How do you scale that to dozens or perhaps hundreds of cloud and mobile apps of varying sophistication? One answer is to adopt a SaaS gateway, such as Citrix’s NetScaler. Of course, enterprises can deploy their own, internal app stores.
But IT should not fool itself into believing users will refrain from going off-menu. Nor should they — there’s an explosion of innovation in the cloud and you don’t want to prevent your most creative people from experimenting.
If IT wants the business to comply with cloud guidelines, the first step is to support user empowerment and make the freedom to experiment explicit. From PaaS to Web applications to mobile apps, users should be able to explore to their heart’s content as long as they observe common-sense cloud security practices.
In exchange for that empowerment, users must agree that as soon as a cloud engagement gets serious and an app is used to collect data important to the company, that application must be evaluated by IT and — if it passes muster — brought into the fold. On a larger scale, business stakeholders cannot shift their spend willy-nilly to outside providers for quick time-to-market solutions without observing crucial guidelines.
When things get serious, cloud providers should be subject to the same vetting as any outside contractor or provider — with all due diligence to ensure you’re not dealing with a fly-by-night operation or one with sloppy security. But nearly as important, you need to ensure that the cloud application you adopt, or have an outside provider create, has APIs rich enough to ensure integration with your on-premises systems of record.
Integration to the rescue
Cloud data integration is at a fledgling phase. As we know from the early days of enterprise application integration, point-to-point data integration does not scale very well. Sure, Salesforce has mature APIs — more mature than a lot of COTS enterprise apps — but when you’re talking about integrating dozens or hundreds of cloud apps, there’s a limit to what IT can do, let alone maintain over time.
A number of providers have emerged to help IT implement, scale, and manage cloud integration, including Cordys, Dell Boomi, IBM Cast Iron, Informatica, Layer 7, MuleSoft, and SnapLogic. Your business is going to delve deeper into the cloud whether you like it or not, so if you haven’t already, it’s time to start vetting these solutions to determine which may be best for you. Well-planned cloud integration is the only way to avoid slipping into the modern, miserable version of the siloed enterprise.
There’s a lot of muddled thinking related to the cloud going on right now. A certain segment of the business community is rubbing its hands together and saying, “Great! We never understood what those IT idiots were nattering about anyway — now we can get instant gratification from a cloud provider.” At the other end of the hall, reactionary IT people are trying slam the door on the cloud or pretend it doesn’t exist.

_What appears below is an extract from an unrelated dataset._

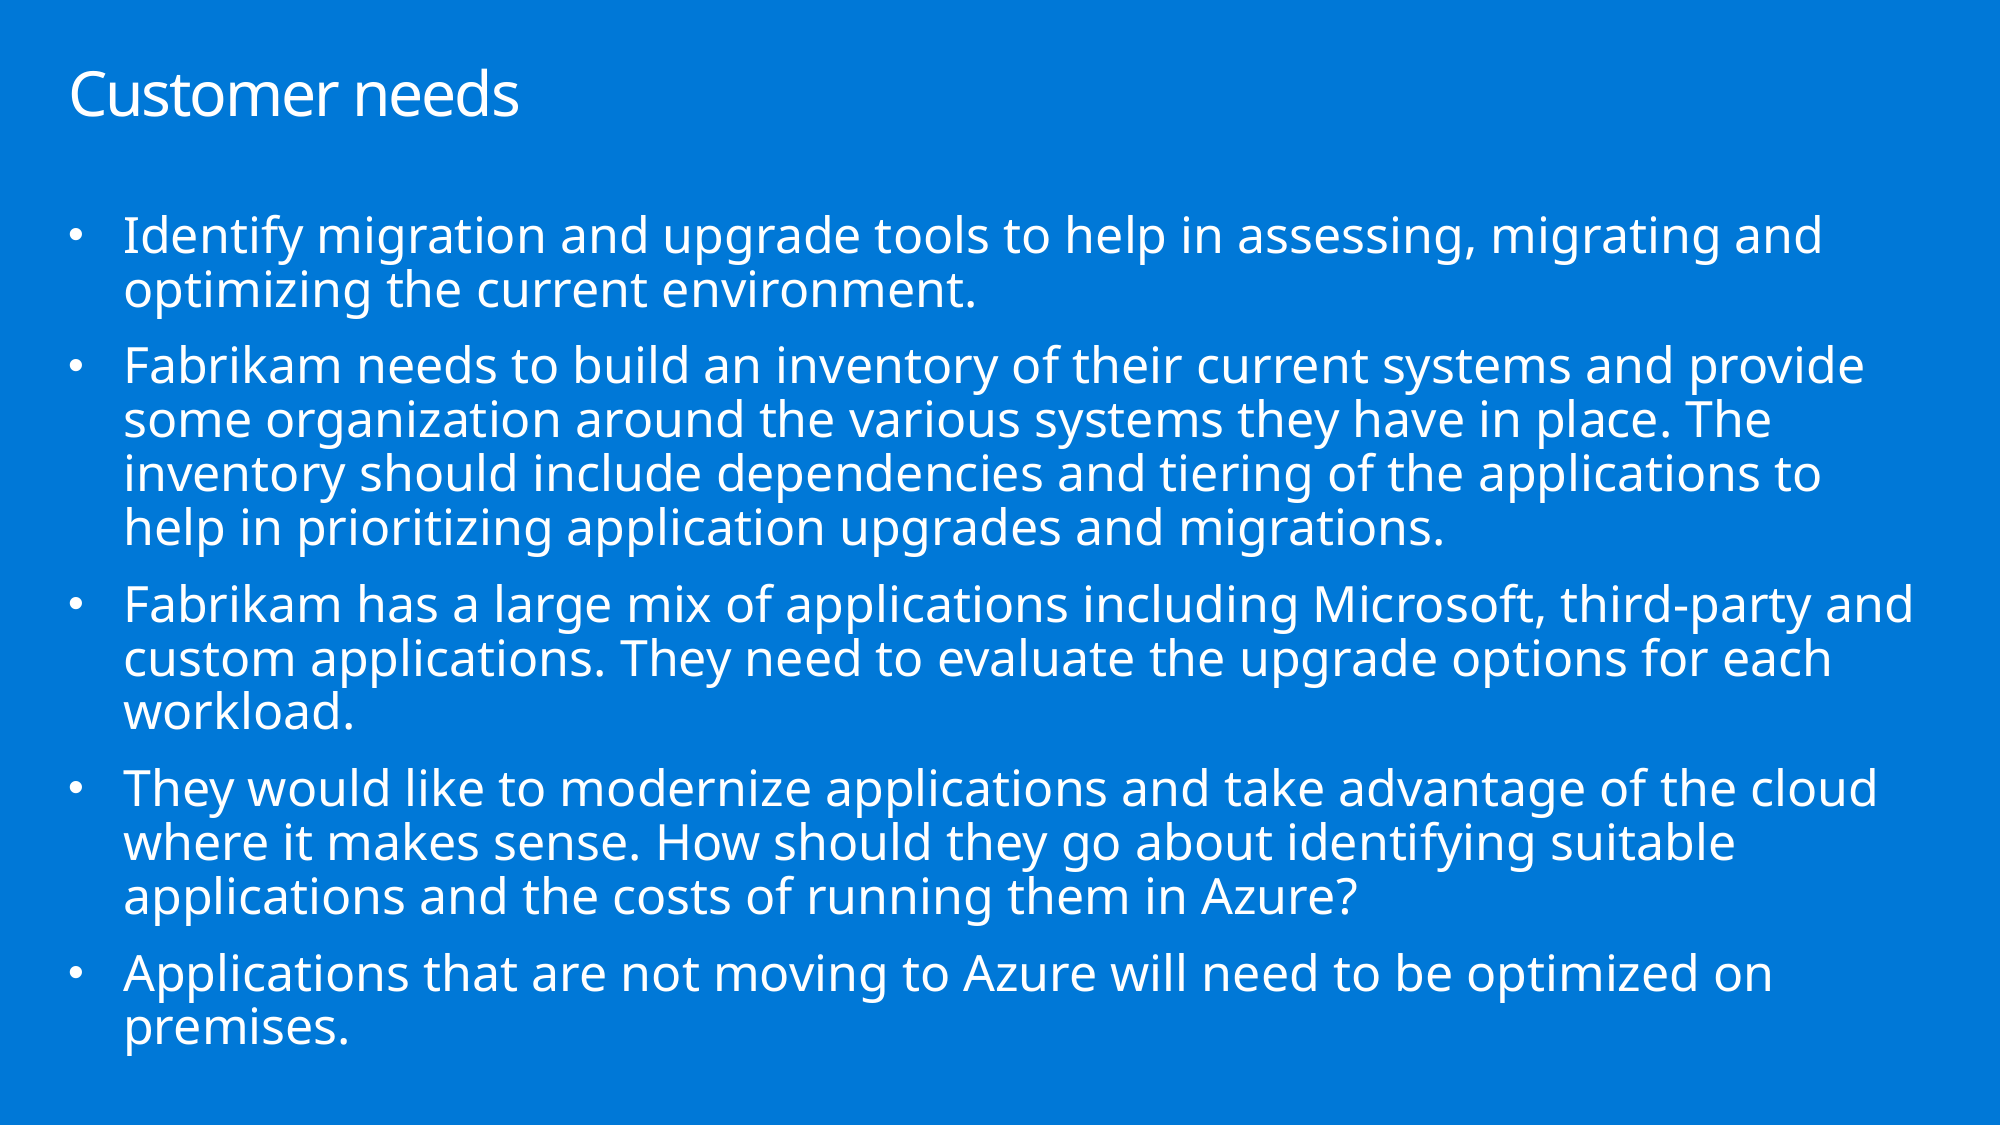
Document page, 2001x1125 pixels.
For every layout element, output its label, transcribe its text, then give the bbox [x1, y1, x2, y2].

IT and business management can’t afford to go at cross-purposes, particularly in times of disruption like this. Nobody has all the answers. IT needs to be open to experimentation and businesspeople need to respect the basic rules of security and integration. With the right collaborative spirit, there’s a real opportunity to leap ahead.
The way in which this fragmentation creates a mess is well known. For example, a new compliance regulation might emerge, and without centralized management, isolated systems must be altered individually — if it’s even possible to track which systems are affected. Not to mention that the 360-degree view of customers that organizations have carefully assembled starts to fracture, as rich data about customer interaction with, say, a cloud social app fails to make it back to the CRM system of record.